INFORMATION PROVIDED
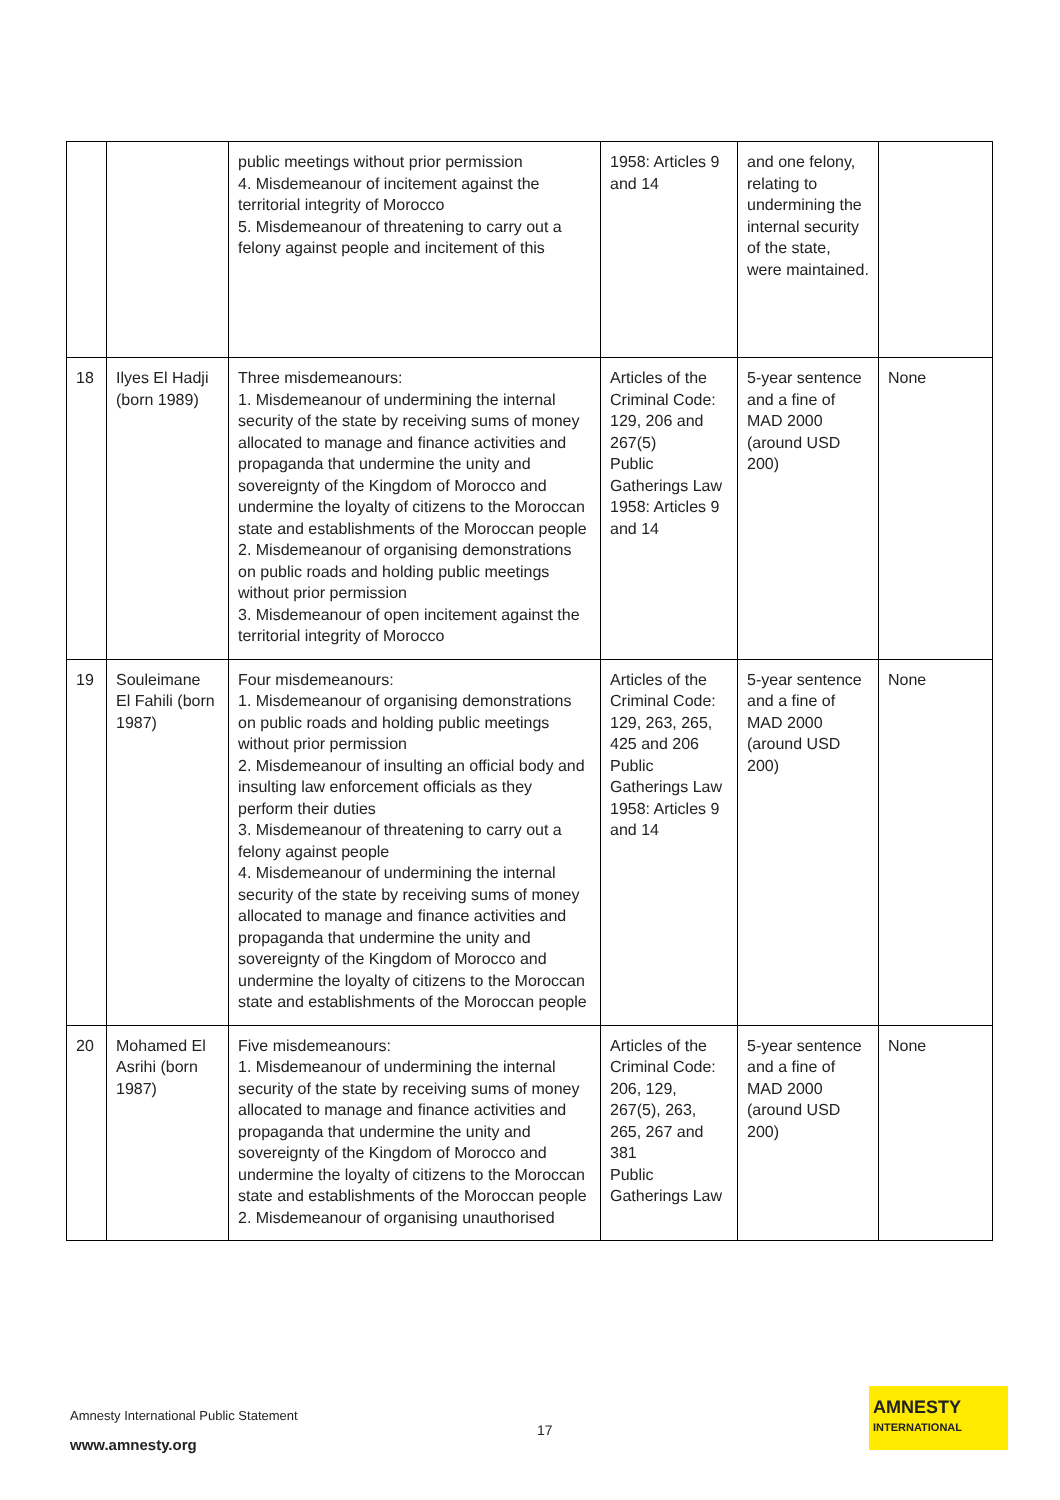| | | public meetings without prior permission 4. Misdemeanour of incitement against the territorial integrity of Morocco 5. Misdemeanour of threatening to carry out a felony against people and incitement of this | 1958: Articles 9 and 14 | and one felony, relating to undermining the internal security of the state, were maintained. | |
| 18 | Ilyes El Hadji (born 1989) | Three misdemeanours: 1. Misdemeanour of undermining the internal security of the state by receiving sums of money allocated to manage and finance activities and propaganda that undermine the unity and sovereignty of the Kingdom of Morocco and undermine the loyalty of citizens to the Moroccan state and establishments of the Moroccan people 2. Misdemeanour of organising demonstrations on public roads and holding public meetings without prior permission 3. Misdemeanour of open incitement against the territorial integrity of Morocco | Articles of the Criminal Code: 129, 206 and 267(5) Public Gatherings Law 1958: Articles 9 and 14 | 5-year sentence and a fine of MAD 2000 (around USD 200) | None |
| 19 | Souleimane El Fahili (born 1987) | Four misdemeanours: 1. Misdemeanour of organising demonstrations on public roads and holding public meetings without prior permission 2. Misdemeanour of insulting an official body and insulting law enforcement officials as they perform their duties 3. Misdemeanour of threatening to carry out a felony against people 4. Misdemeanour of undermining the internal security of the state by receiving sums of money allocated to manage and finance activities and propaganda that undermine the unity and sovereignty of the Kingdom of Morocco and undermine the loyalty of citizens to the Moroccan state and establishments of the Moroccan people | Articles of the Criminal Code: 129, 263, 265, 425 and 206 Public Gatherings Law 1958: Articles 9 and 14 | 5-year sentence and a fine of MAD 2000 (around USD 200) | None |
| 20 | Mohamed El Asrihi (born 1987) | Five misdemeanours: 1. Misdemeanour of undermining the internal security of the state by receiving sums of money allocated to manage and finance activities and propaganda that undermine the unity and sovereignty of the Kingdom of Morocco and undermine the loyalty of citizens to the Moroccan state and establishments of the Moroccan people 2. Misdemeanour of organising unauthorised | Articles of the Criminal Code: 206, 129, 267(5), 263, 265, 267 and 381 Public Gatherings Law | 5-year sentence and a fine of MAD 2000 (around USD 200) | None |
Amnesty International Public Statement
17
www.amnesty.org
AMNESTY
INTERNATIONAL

--

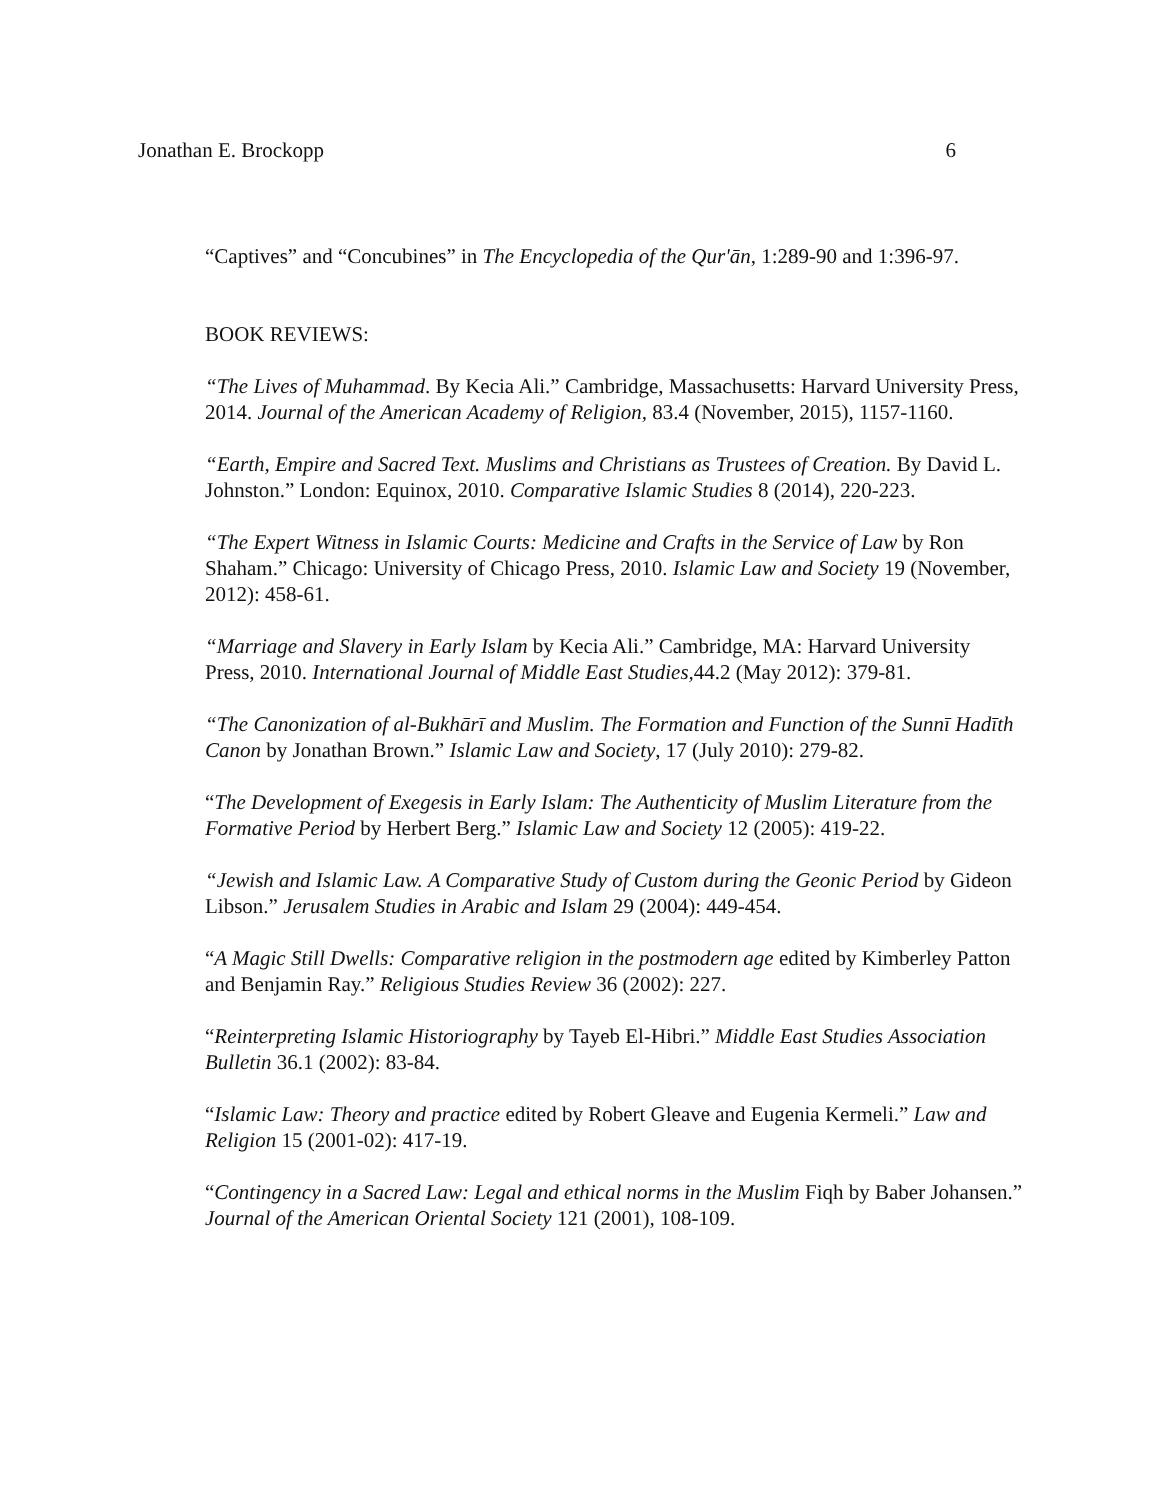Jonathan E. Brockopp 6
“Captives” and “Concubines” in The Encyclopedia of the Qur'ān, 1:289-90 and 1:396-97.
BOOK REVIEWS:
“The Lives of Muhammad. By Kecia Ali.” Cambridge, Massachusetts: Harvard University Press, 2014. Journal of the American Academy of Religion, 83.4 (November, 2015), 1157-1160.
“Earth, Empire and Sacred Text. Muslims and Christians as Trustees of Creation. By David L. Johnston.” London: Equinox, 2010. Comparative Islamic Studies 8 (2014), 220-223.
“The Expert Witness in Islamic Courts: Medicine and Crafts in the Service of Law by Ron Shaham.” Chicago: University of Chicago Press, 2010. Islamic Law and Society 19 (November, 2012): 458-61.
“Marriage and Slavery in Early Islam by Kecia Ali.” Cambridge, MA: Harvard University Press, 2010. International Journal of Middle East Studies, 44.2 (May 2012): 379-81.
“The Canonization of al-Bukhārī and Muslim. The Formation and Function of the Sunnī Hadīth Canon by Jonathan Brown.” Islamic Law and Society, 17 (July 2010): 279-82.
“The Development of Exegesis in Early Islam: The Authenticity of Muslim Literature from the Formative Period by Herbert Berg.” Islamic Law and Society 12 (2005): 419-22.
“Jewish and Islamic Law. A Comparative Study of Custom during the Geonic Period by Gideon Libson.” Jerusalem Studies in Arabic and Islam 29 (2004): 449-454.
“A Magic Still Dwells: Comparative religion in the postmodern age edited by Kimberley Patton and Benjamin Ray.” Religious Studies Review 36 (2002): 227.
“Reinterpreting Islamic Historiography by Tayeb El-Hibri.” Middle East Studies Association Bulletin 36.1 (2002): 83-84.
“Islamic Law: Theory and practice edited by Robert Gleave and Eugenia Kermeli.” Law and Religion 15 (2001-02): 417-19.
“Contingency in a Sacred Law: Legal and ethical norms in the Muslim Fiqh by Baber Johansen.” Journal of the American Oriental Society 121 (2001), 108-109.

ASSIGNMENT
Reproduce exactly the stretch of the material above that starts at the line with "(July 2010): 279-82." and ends at the line with "121 (2001), 108-109.", both included, and nothing else.

ANSWER TO THIS PROBLEM
“The Canonization of al-Bukhārī and Muslim. The Formation and Function of the Sunnī Hadīth Canon by Jonathan Brown.” Islamic Law and Society, 17 (July 2010): 279-82.
“The Development of Exegesis in Early Islam: The Authenticity of Muslim Literature from the Formative Period by Herbert Berg.” Islamic Law and Society 12 (2005): 419-22.
“Jewish and Islamic Law. A Comparative Study of Custom during the Geonic Period by Gideon Libson.” Jerusalem Studies in Arabic and Islam 29 (2004): 449-454.
“A Magic Still Dwells: Comparative religion in the postmodern age edited by Kimberley Patton and Benjamin Ray.” Religious Studies Review 36 (2002): 227.
“Reinterpreting Islamic Historiography by Tayeb El-Hibri.” Middle East Studies Association Bulletin 36.1 (2002): 83-84.
“Islamic Law: Theory and practice edited by Robert Gleave and Eugenia Kermeli.” Law and Religion 15 (2001-02): 417-19.
“Contingency in a Sacred Law: Legal and ethical norms in the Muslim Fiqh by Baber Johansen.” Journal of the American Oriental Society 121 (2001), 108-109.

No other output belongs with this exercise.